I shake my head. Ask if she's feeling okay.
"Fine," she says quietly. She looks alert, antsy. She waits for it: "I need to know something," I say.
"Yeah?"
"That phone call." I'm shifting in place. "Before you left-that message."
"What about it?"
"Why me?"
"Why you what?"
"We hadn't talked in years."
Dakota wiggles around, then deflects with, "You and Julian getting along all right?"
I flinch, look down at my pale hands. "We're just friends."
"No you're not." The CD skips. I glance up. She's half smiling, shrugging one shoulder. "It's okay. He's a good guy. He needs someone nice, like you."
I wave dismissively. Guilty. Caught.
"Anyways," she continues, cheerfully redirecting our talk. "I don't know why I called." A beat. "I felt bad. Thought you might pick up."
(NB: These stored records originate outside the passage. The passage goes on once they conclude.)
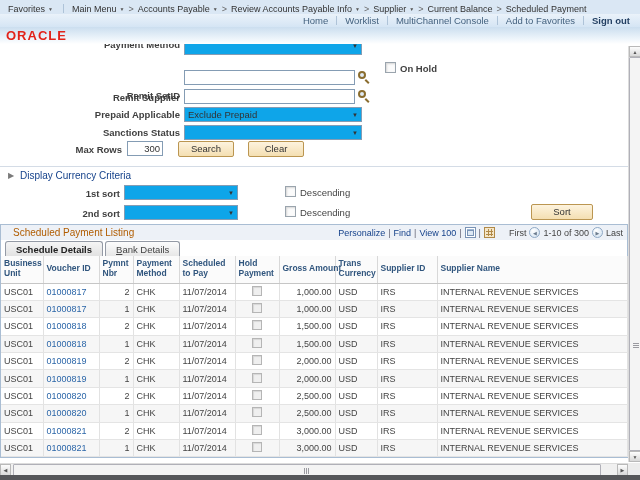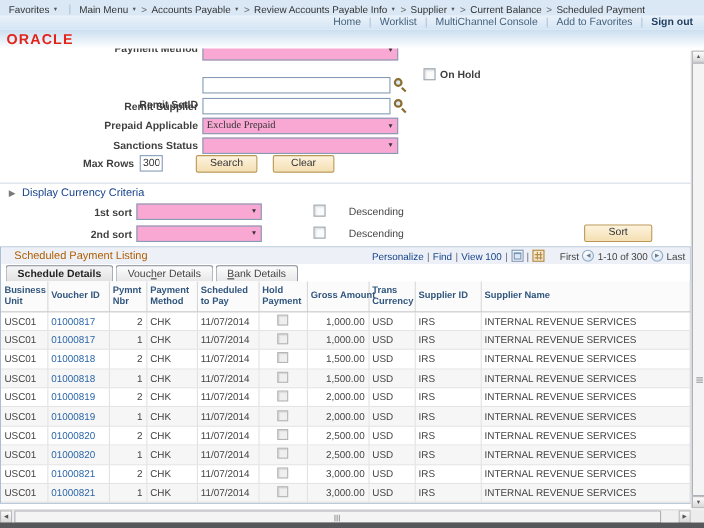--- a/index.html
+++ b/index.html
@@ -28,8 +28,8 @@
   .flabel{position:absolute;width:180px;text-align:right;font-weight:bold;color:#3f3f3f;font-size:9.5px;}
   .tbox{position:absolute;height:15px;border:1px solid #849cb4;background:#fff;font-size:9.5px;
         font-family:"Liberation Sans",sans-serif;padding:0 2px;color:#333;}
-  .dd{position:absolute;height:15px;border:1px solid #849cb4;background:#f9a8d4;font-size:9.5px;
-      color:#333;padding:1px 14px 0 3px;font-family:Liberation Serif, serif;}
+  .dd{position:absolute;height:15px;border:1px solid #849cb4;background:#0ea5e9;font-size:9.5px;
+      color:#333;padding:1px 14px 0 3px;}
   .dd .dd-caret{position:absolute;right:3px;top:4px;font-size:6px;color:#333;}
   .cb{position:absolute;width:11px;height:11px;border:1px solid #9aa4ad;background:#fbfbfb;
       box-shadow:inset 1px 1px 2px rgba(0,0,0,.15);}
I pick a set of socks off Emmett's recliner-roll them into a snug ball, then set them back down. "What'd you feel bad about?"
"What do you mean?"
"You said you felt bad."
She pauses as if to retrace her wording. "I meant, yeah, I meant what I said. It feels s.h.i.tty not having friends."
"You had friends."
"Who?"
"Your band? Julian? You have legions of obsessed freshman girls dying to get close to you."
"They're not my friends," she says. "I've seen you with that girl."